Se a administração americana procura apresentar um contrato comercial vantajoso como uma concessão geopolítica, o Irã pretende consagrar este triunfo financeiro como uma restituição soberana e sem contrapartida comercial unilateral.
Por outro lado, a dependência do Irã do mercado chinês continua a ser um fator determinante, mesmo que Pequim não esteja diretamente no centro das negociações.
A China mantém-se, portanto, um parceiro energético essencial para Teerão, e os seus interesses asseguram em parte a moderação iraniana, nomeadamente a manutenção da abertura do Estreito de Ormuz.
Por fim, a sombra dos circuitos de exportação que contornam as sanções ainda em vigor complica a capacidade da diplomacia ocidental de exercer uma pressão duradoura.
Síntese dos riscos e cenários
De forma resumida, por detrás do otimismo de fachada exibido na Suíça, a trégua de sessenta dias é constantemente ameaçada por quatro detonadores geopolíticos.
O primeiro é o desfasamento fundamental entre as expectativas de Washington, que exige a renúncia nuclear de Teerão, e a posição iraniana, que nela vê apenas uma trégua económica sem contrapartida estratégica. O segundo reside na exclusão de Israel da célula de desconflitualização libanesa, o que deixa o governo Netanyahu livre para sabotar militarmente a trégua no Líbano e neutralizar o Hezbollah, forçando o Irã a retaliar.
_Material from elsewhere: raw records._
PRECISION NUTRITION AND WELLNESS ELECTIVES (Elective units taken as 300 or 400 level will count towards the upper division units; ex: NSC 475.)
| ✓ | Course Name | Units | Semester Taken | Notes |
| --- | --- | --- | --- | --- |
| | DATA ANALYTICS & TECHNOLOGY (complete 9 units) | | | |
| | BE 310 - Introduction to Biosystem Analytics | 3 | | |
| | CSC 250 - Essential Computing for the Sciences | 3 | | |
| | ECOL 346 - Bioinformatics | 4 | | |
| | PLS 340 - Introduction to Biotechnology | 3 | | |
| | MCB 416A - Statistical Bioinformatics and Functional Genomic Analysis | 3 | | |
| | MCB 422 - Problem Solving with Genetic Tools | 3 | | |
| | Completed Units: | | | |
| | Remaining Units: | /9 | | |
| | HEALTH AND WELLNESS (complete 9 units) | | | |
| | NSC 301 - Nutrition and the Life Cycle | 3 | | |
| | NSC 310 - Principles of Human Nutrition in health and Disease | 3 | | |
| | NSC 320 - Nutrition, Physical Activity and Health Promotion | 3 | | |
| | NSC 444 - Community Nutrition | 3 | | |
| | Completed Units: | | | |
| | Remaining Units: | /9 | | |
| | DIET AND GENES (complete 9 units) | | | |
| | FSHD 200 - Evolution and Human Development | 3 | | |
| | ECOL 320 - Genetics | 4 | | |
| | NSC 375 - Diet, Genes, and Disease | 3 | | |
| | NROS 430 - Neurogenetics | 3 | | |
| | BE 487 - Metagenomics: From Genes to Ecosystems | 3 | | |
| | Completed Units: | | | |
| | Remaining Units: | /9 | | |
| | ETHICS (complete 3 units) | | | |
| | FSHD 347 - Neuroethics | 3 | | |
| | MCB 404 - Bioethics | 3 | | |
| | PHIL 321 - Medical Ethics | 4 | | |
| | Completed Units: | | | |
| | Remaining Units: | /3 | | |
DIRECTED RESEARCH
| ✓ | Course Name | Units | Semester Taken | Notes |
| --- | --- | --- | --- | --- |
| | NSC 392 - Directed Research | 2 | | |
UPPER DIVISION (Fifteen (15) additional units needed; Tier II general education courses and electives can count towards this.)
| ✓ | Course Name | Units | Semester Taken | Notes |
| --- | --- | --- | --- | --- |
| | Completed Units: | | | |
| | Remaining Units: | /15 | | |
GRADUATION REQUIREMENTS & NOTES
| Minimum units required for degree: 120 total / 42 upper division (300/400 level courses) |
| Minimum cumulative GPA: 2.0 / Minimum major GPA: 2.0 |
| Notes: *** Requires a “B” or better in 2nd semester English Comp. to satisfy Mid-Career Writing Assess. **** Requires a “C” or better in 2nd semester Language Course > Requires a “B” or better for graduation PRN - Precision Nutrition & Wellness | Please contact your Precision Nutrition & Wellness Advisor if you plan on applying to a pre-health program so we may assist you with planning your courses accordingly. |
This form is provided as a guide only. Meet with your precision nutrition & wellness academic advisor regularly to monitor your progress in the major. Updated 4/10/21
O terceiro é a relançamento em surdina, pelo Hezbollah, da reorganização das suas fileiras e do reposicionamento camuflado de um dispositivo de combate face a Israel — algo que já havia conseguido fazer com mestria após a retirada israelense de 2000, depois da resolução 1701 de 2006, e novamente após o cessar-fogo de 27 de novembro de 2024.
Se o Hezbollah reincidir nessas atividades, dará de novo a Israel um pretexto para retomar os combates e ultrapassar as diretrizes de Washington.
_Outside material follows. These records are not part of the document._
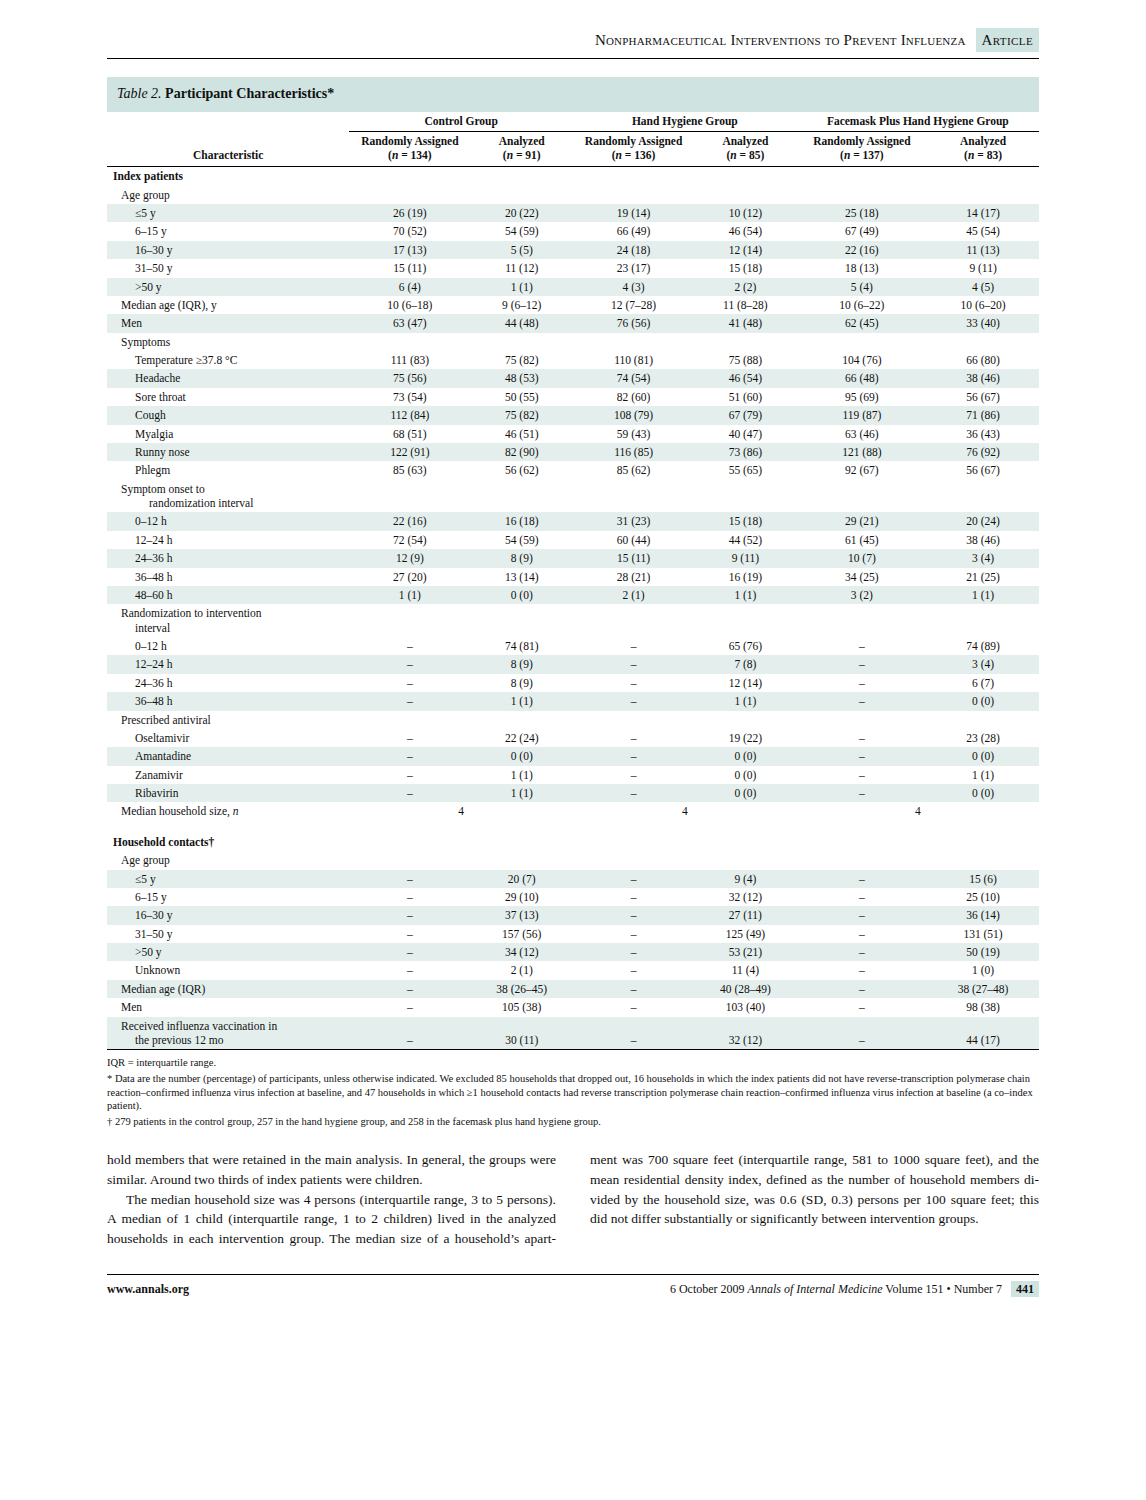Nonpharmaceutical Interventions to Prevent Influenza
Article
Table 2. Participant Characteristics*
| | Control Group | Hand Hygiene Group | Facemask Plus Hand Hygiene Group |
| --- | --- | --- | --- |
| Characteristic | Randomly Assigned ( n = 134) | Analyzed ( n = 91) | Randomly Assigned ( n = 136) | Analyzed ( n = 85) | Randomly Assigned ( n = 137) | Analyzed ( n = 83) |
| Index patients |
| Age group | | | | | | |
| ≤5 y | 26 (19) | 20 (22) | 19 (14) | 10 (12) | 25 (18) | 14 (17) |
| 6–15 y | 70 (52) | 54 (59) | 66 (49) | 46 (54) | 67 (49) | 45 (54) |
| 16–30 y | 17 (13) | 5 (5) | 24 (18) | 12 (14) | 22 (16) | 11 (13) |
| 31–50 y | 15 (11) | 11 (12) | 23 (17) | 15 (18) | 18 (13) | 9 (11) |
| >50 y | 6 (4) | 1 (1) | 4 (3) | 2 (2) | 5 (4) | 4 (5) |
| Median age (IQR), y | 10 (6–18) | 9 (6–12) | 12 (7–28) | 11 (8–28) | 10 (6–22) | 10 (6–20) |
| Men | 63 (47) | 44 (48) | 76 (56) | 41 (48) | 62 (45) | 33 (40) |
| Symptoms | | | | | | |
| Temperature ≥37.8 °C | 111 (83) | 75 (82) | 110 (81) | 75 (88) | 104 (76) | 66 (80) |
| Headache | 75 (56) | 48 (53) | 74 (54) | 46 (54) | 66 (48) | 38 (46) |
| Sore throat | 73 (54) | 50 (55) | 82 (60) | 51 (60) | 95 (69) | 56 (67) |
| Cough | 112 (84) | 75 (82) | 108 (79) | 67 (79) | 119 (87) | 71 (86) |
| Myalgia | 68 (51) | 46 (51) | 59 (43) | 40 (47) | 63 (46) | 36 (43) |
| Runny nose | 122 (91) | 82 (90) | 116 (85) | 73 (86) | 121 (88) | 76 (92) |
| Phlegm | 85 (63) | 56 (62) | 85 (62) | 55 (65) | 92 (67) | 56 (67) |
| Symptom onset to randomization interval | | | | | | |
| 0–12 h | 22 (16) | 16 (18) | 31 (23) | 15 (18) | 29 (21) | 20 (24) |
| 12–24 h | 72 (54) | 54 (59) | 60 (44) | 44 (52) | 61 (45) | 38 (46) |
| 24–36 h | 12 (9) | 8 (9) | 15 (11) | 9 (11) | 10 (7) | 3 (4) |
| 36–48 h | 27 (20) | 13 (14) | 28 (21) | 16 (19) | 34 (25) | 21 (25) |
| 48–60 h | 1 (1) | 0 (0) | 2 (1) | 1 (1) | 3 (2) | 1 (1) |
| Randomization to intervention interval | | | | | | |
| 0–12 h | – | 74 (81) | – | 65 (76) | – | 74 (89) |
| 12–24 h | – | 8 (9) | – | 7 (8) | – | 3 (4) |
| 24–36 h | – | 8 (9) | – | 12 (14) | – | 6 (7) |
| 36–48 h | – | 1 (1) | – | 1 (1) | – | 0 (0) |
| Prescribed antiviral | | | | | | |
| Oseltamivir | – | 22 (24) | – | 19 (22) | – | 23 (28) |
| Amantadine | – | 0 (0) | – | 0 (0) | – | 0 (0) |
| Zanamivir | – | 1 (1) | – | 0 (0) | – | 1 (1) |
| Ribavirin | – | 1 (1) | – | 0 (0) | – | 0 (0) |
| Median household size, n | 4 | 4 | 4 |
| Household contacts† |
| Age group | | | | | | |
| ≤5 y | – | 20 (7) | – | 9 (4) | – | 15 (6) |
| 6–15 y | – | 29 (10) | – | 32 (12) | – | 25 (10) |
| 16–30 y | – | 37 (13) | – | 27 (11) | – | 36 (14) |
| 31–50 y | – | 157 (56) | – | 125 (49) | – | 131 (51) |
| >50 y | – | 34 (12) | – | 53 (21) | – | 50 (19) |
| Unknown | – | 2 (1) | – | 11 (4) | – | 1 (0) |
| Median age (IQR) | – | 38 (26–45) | – | 40 (28–49) | – | 38 (27–48) |
| Men | – | 105 (38) | – | 103 (40) | – | 98 (38) |
| Received influenza vaccination in the previous 12 mo | – | 30 (11) | – | 32 (12) | – | 44 (17) |
IQR = interquartile range.
* Data are the number (percentage) of participants, unless otherwise indicated. We excluded 85 households that dropped out, 16 households in which the index patients did not have reverse-transcription polymerase chain reaction–confirmed influenza virus infection at baseline, and 47 households in which ≥1 household contacts had reverse transcription polymerase chain reaction–confirmed influenza virus infection at baseline (a co–index patient).
† 279 patients in the control group, 257 in the hand hygiene group, and 258 in the facemask plus hand hygiene group.
hold members that were retained in the main analysis. In general, the groups were similar. Around two thirds of index patients were children.
The median household size was 4 persons (interquartile range, 3 to 5 persons). A median of 1 child (interquartile range, 1 to 2 children) lived in the analyzed households in each intervention group. The median size of a household’s apartment was 700 square feet (interquartile range, 581 to 1000 square feet), and the mean residential density index, defined as the number of household members divided by the household size, was 0.6 (SD, 0.3) persons per 100 square feet; this did not differ substantially or significantly between intervention groups.
www.annals.org
6 October 2009 Annals of Internal Medicine Volume 151 • Number 7 441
Por fim, o quarto detonador de carácter geopolítico que ameaça a trégua é a imprevisibilidade intrínseca de Donald Trump, sujeito a pressões internas tanto da sua direita como da sua esquerda, o que poderia levá-lo a romper unilateralmente o processo de Bürgenstock.
Se um desses travões ceder, o acionamento do efeito dominó será imediato: o restabelecimento instantâneo do bloqueio americano provocará, como resposta simétrica, um novo encerramento iraniano do Estreito de Ormuz, mergulhando o Golfo e o Médio Oriente numa nova crise.
Conclusão: apaziguamento condicional, não uma paz garantida
Os próximos 60 dias determinarão se o roteiro é o prelúdio de uma pacificação gradual, ou antes o quadro de uma estratégia dilatória que simplesmente adiará o confronto.
Por ora, assistimos a um alívio frágil que talvez permita construir pacientemente garantias verificáveis e chegar a um acordo formal no final do verão de 2026, não sem o risco potencial de um retorno à guerra no Líbano e no Golfo.
Uma estabilização bem-sucedida transformaria assim uma guerra quente numa guerra fria regional altamente militarizada, suspensa a vários fatores de rutura a médio e longo prazo.